| AVAILABLE RECORDS |

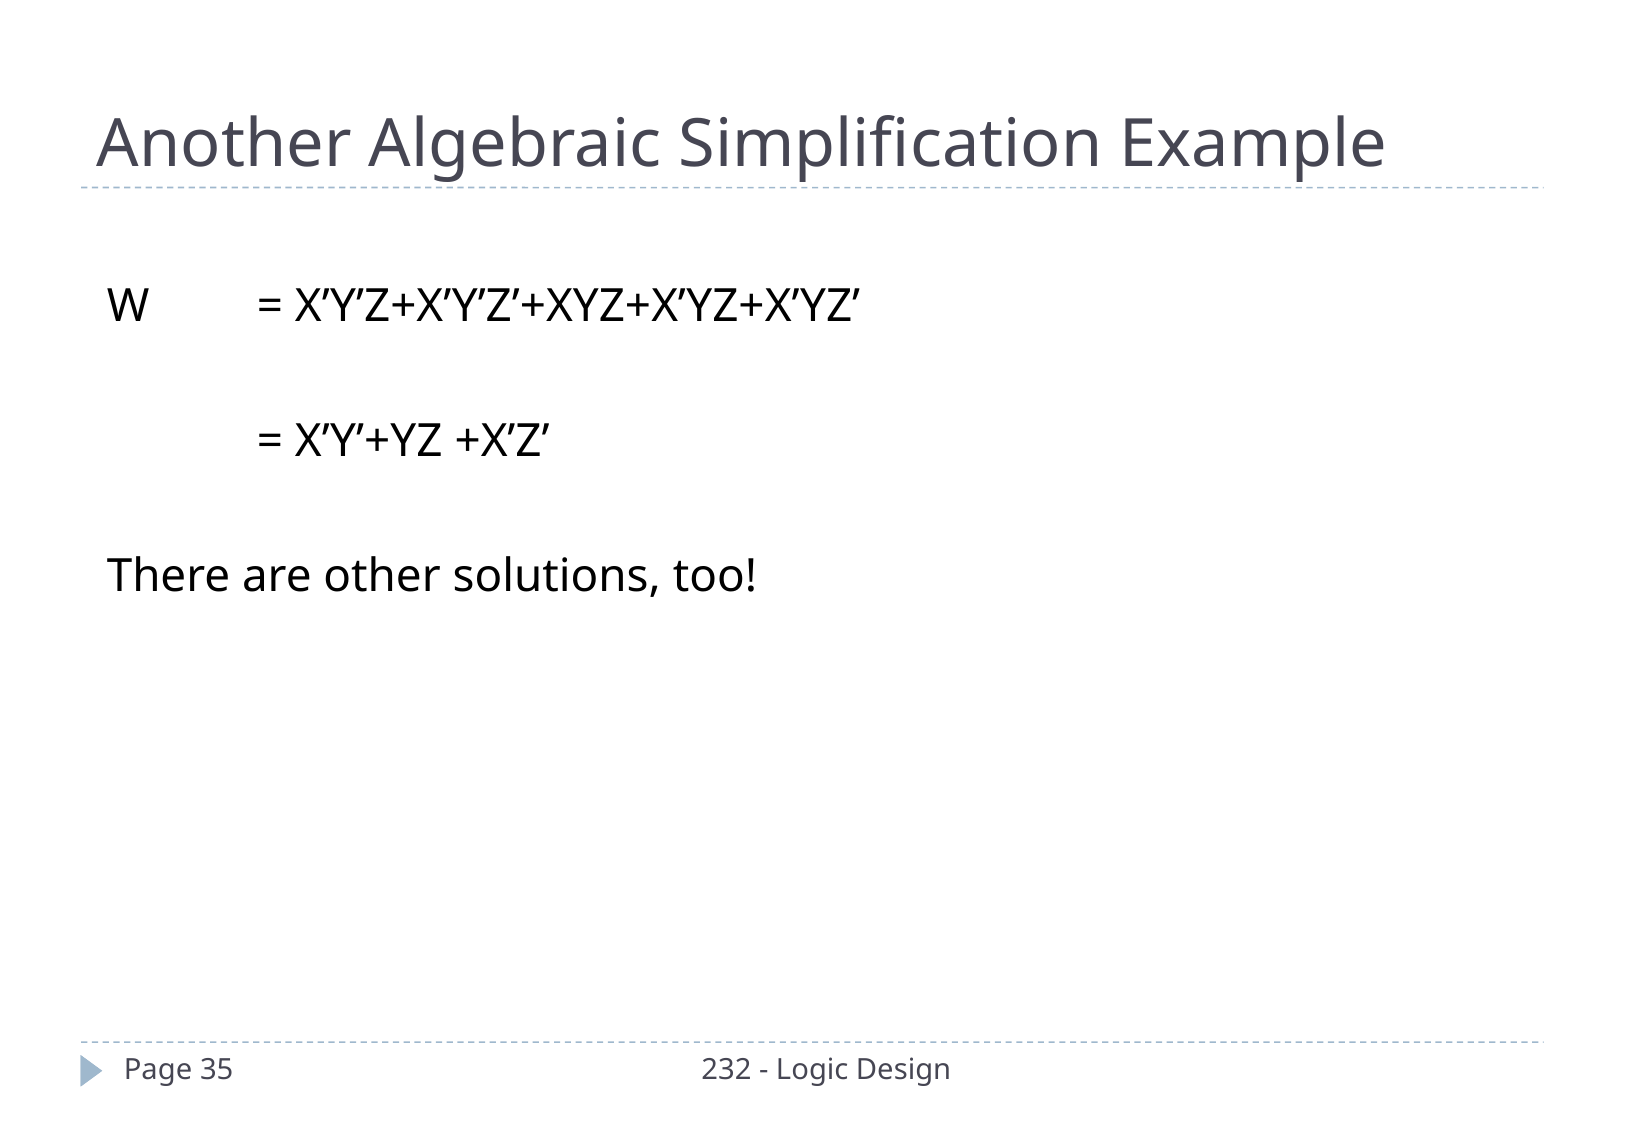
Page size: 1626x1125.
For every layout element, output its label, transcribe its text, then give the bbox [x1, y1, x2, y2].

title Another Algebraic Simplification Example [81, 24, 1544, 188]
slide_number [1138, 1042, 1545, 1103]
slide_number Page 35 [108, 1042, 461, 1103]
list W = X’Y’Z+X’Y’Z’+XYZ+X’YZ+X’YZ’ = X’Y’+YZ +X’Z’ There are other solutions, too! [75, 200, 1544, 1006]
footer 232 - Logic Design [515, 1042, 1138, 1103]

| ASSIGNMENT |
Could you restate every record above word for word, leaving the pictures out?

| REPLY TO THE EXERCISE |
Page size: 1626x1125.
For every layout element, output its label, transcribe its text, then give the bbox [x1, y1, x2, y2].

title Another Algebraic Simplification Example [81, 24, 1544, 188]
slide_number [1138, 1042, 1545, 1103]
slide_number Page 35 [108, 1042, 461, 1103]
list W = X’Y’Z+X’Y’Z’+XYZ+X’YZ+X’YZ’ = X’Y’+YZ +X’Z’ There are other solutions, too! [75, 200, 1544, 1006]
footer 232 - Logic Design [515, 1042, 1138, 1103]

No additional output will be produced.